The challenge here is not to regress into some obscure nativism or race essentialism, as the morally obtuse project of the Native Club tried so clumsily to enforce. Black people now have political power and, by the day, more and more economic power as well. It is how that power is wielded, how the space is occupied, that will determine how fast the imbalances of social and intellectual power can be redressed in our open society.
And so, the question will be posed now and into the future: is Biko relevant to a post-1994 South Africa? The response I hear often, an appealing one, is that black consciousness is relevant as long as white consciousness exists. I understand this reflexive response, as someone recently put it: ‘Black man, you are still on your own.”
There are two problems with this formulation. First, it suggests that Biko was fixed to a concept of blackness devoid of social context and history. His vision, best expressed in the extraordinary exchange with Judge Boshoff during his trial, was one of ‘a very open society” and of black collective action as a platform for being able to speak for oneself, without fear, in the long struggle for such community. In another interview, published in his collected writings, he gave substance to this open society; a country in which ‘there shall be no minority, there shall be no majority, just the people. And those people will have the same status before the law and they will have the same political rights before the law.” He would argue, in other words, that we have formally attained this status even as the struggle for an equal society continues.
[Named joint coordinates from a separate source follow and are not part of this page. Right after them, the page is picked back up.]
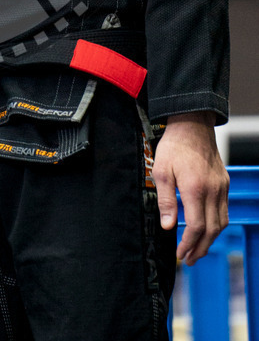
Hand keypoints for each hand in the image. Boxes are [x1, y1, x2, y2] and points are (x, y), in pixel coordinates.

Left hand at [152, 112, 228, 264]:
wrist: (192, 125)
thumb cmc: (174, 146)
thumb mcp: (161, 171)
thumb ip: (165, 200)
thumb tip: (168, 226)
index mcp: (195, 189)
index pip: (197, 227)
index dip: (189, 244)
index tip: (180, 253)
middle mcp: (213, 191)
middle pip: (212, 230)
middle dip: (200, 248)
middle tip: (189, 260)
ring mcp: (221, 187)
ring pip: (221, 222)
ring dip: (210, 240)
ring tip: (197, 250)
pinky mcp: (224, 183)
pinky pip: (224, 210)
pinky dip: (217, 225)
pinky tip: (207, 229)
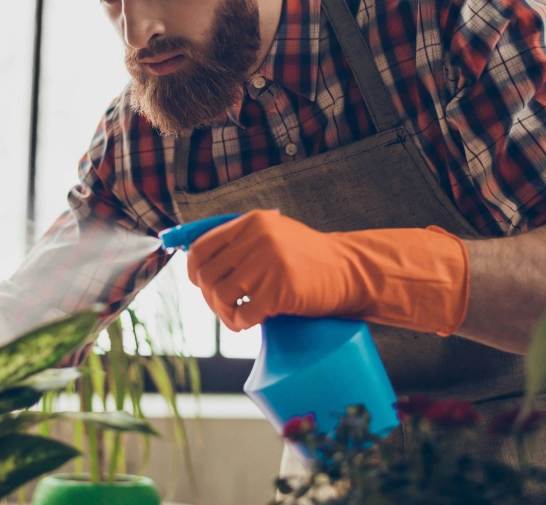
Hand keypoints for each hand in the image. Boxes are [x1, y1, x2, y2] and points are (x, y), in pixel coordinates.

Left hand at [185, 209, 469, 333]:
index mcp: (253, 222)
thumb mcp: (276, 235)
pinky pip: (240, 315)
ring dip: (222, 313)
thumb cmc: (311, 259)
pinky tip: (249, 323)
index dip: (193, 269)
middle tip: (223, 306)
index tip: (200, 283)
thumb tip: (199, 261)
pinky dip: (239, 324)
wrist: (352, 271)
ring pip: (218, 296)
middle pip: (206, 274)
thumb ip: (243, 241)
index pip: (202, 246)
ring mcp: (267, 265)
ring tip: (237, 317)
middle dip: (208, 296)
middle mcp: (257, 239)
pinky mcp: (278, 292)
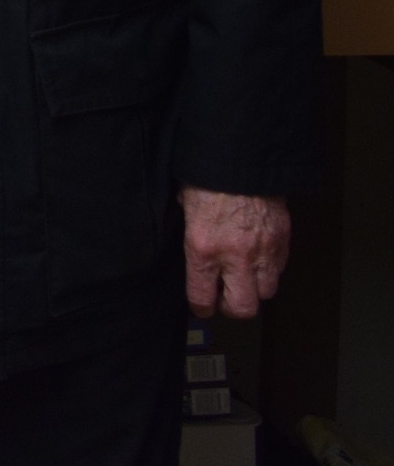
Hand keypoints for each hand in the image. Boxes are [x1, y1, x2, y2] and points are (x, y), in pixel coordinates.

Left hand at [183, 188, 289, 317]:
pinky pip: (280, 269)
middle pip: (242, 307)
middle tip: (225, 299)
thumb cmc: (207, 177)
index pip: (202, 297)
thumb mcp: (183, 206)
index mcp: (203, 247)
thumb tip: (194, 248)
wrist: (243, 157)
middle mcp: (234, 255)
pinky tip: (258, 259)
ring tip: (243, 279)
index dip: (201, 308)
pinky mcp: (283, 241)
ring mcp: (263, 250)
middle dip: (232, 308)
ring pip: (266, 292)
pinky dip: (270, 270)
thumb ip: (189, 233)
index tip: (201, 308)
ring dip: (254, 289)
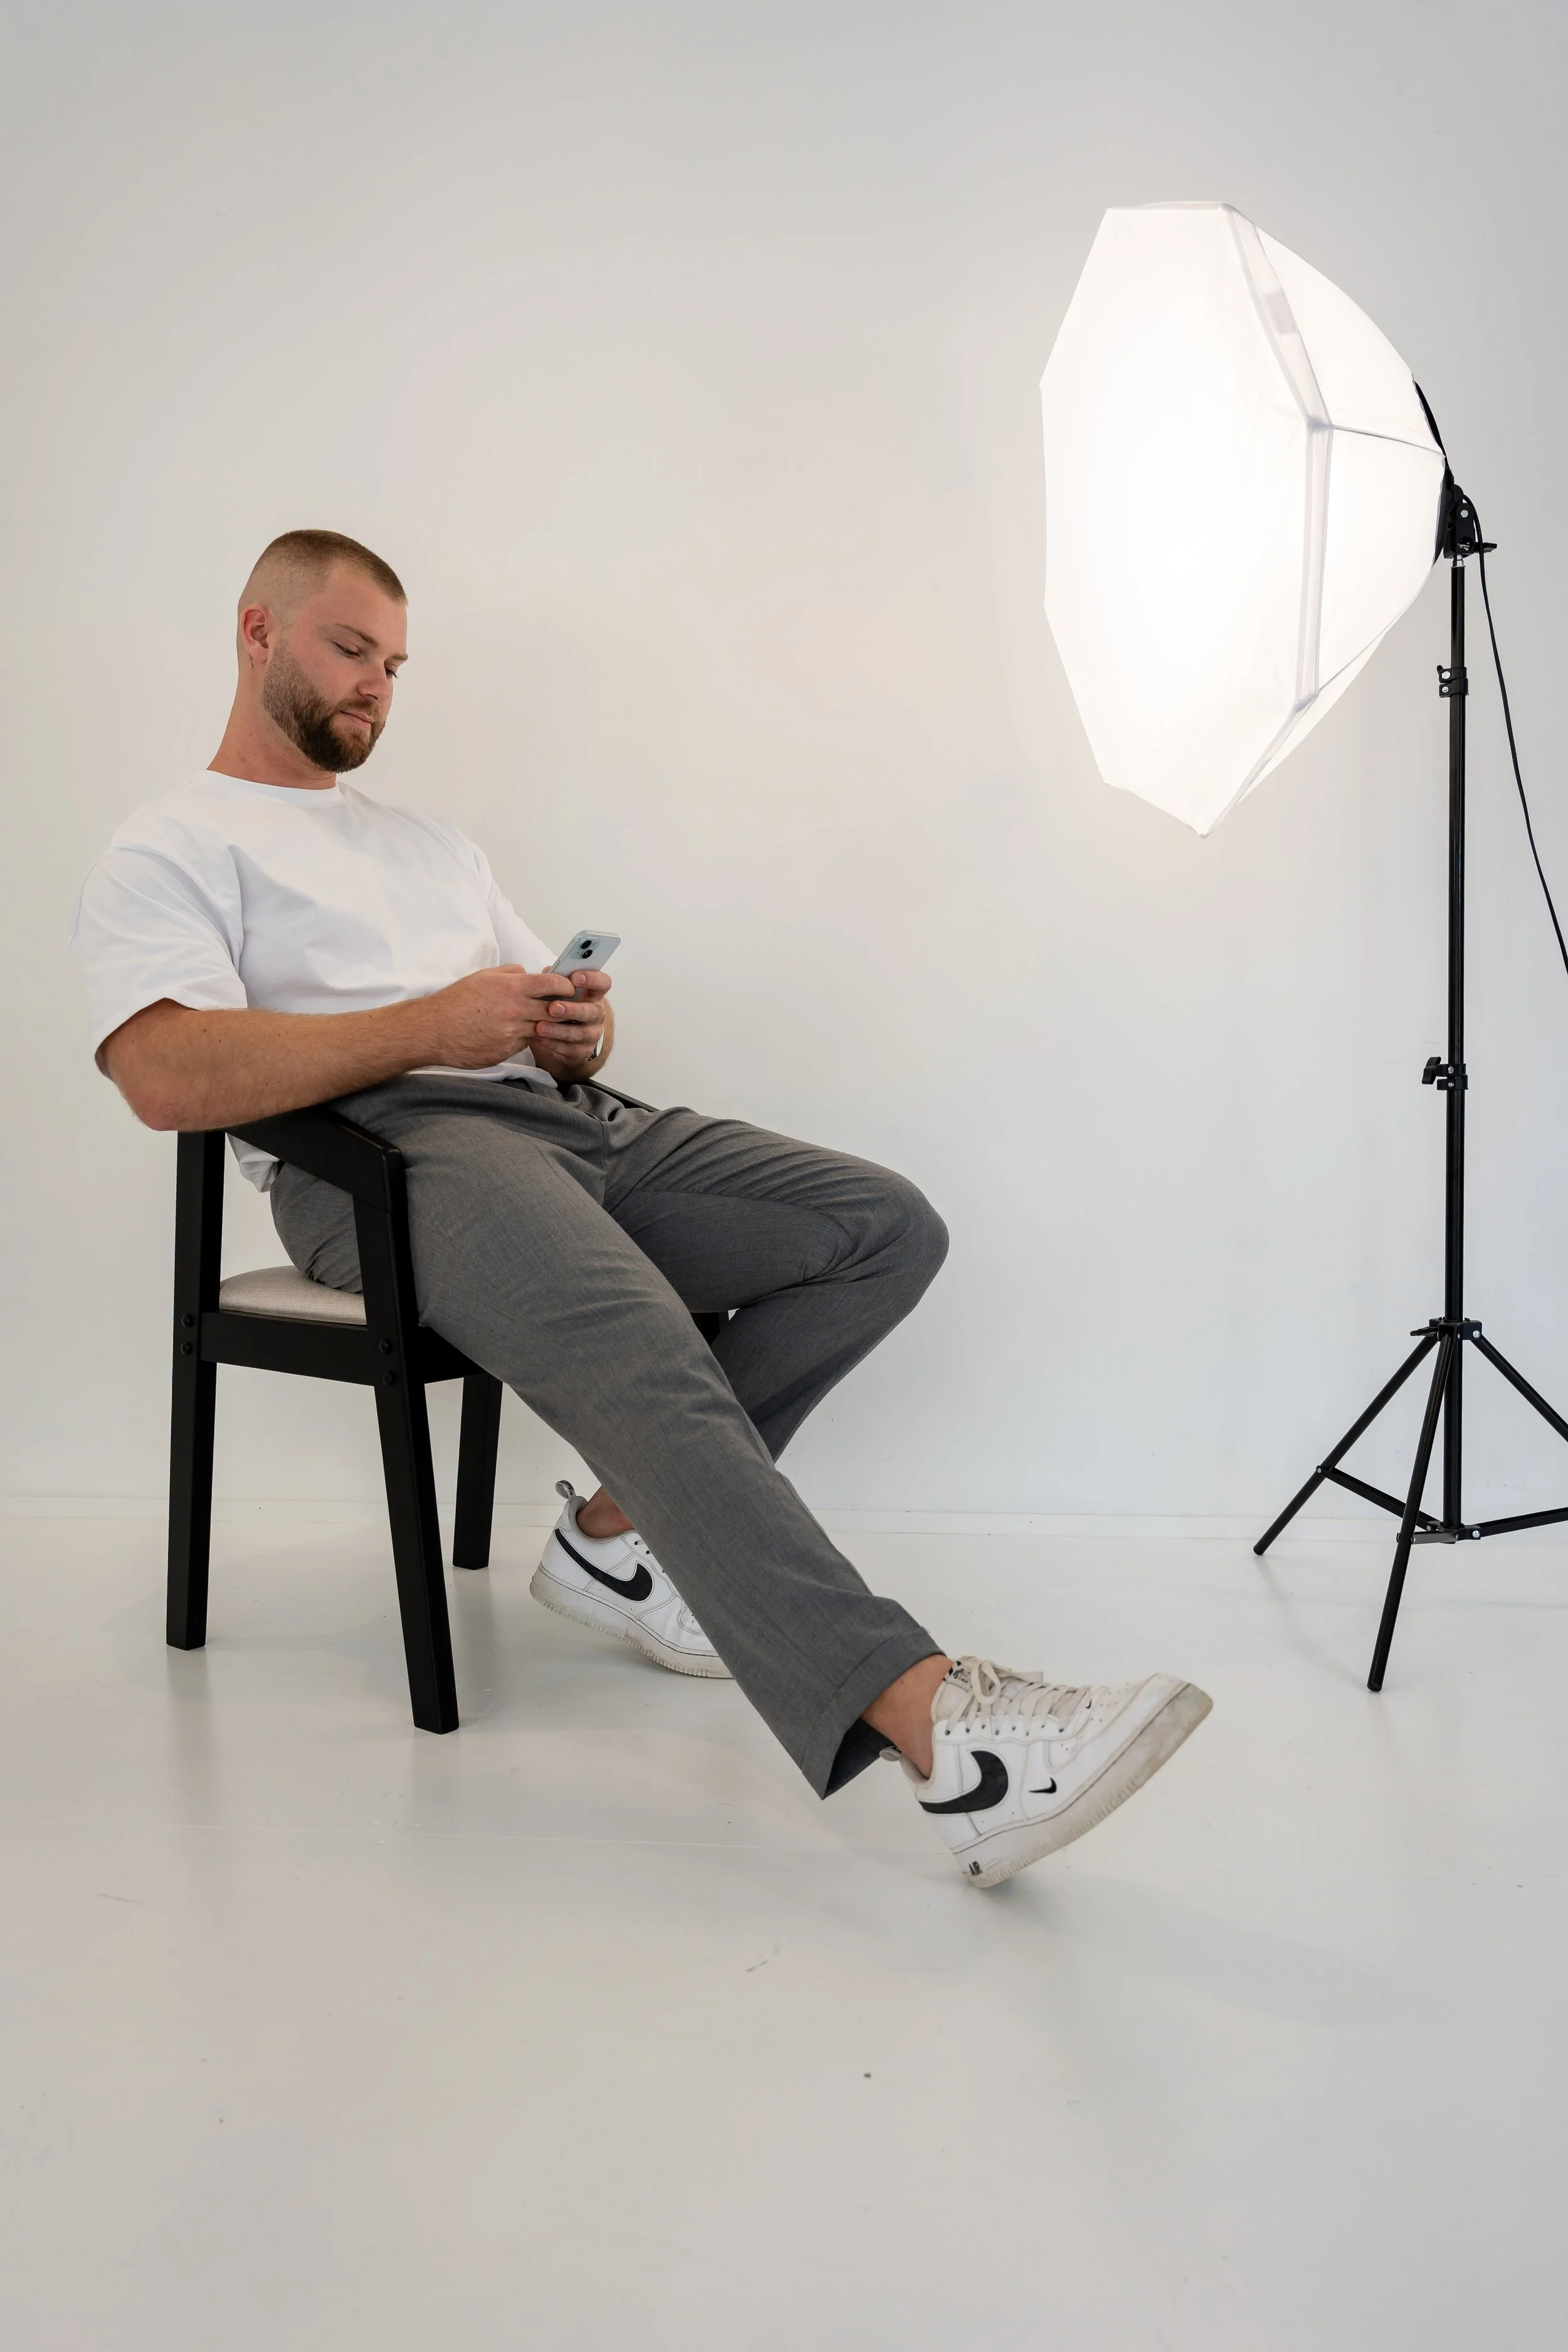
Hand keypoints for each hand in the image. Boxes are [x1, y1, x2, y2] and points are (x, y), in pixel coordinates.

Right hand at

Second, it suggests that race consciousness can end voluntarily, without social intervention. Of course this is unlikely to happen as the deep roots of colonialism and apartheid continue to influence ways of thinking and acting. Another kind of consciousness is required, one based on Biko’s vision of an open, egalitarian society.
Power has changed hands since this brilliant 30-year-old was killed by the apartheid state. Yet to this day I am deeply grateful to Steve Biko and his movement for the confidence and self-respect that black consciousness engendered in me, and from which basis I felt much more prepared to push back against white racism. Biko remains relevant today to the extent that he inspired a generation of black intellectuals to come into their own and today they occupy positions of considerable influence in this fragile but nevertheless open society.
But I now find myself more attracted towards imagining a world without race, a broader cosmopolitanism, as the sociologist Paul Gilroy calls it, in which one identifies with people on the basis of common citizenship of a troubled world. Yet I do so from the platform of confidence that black consciousness bequeathed to me.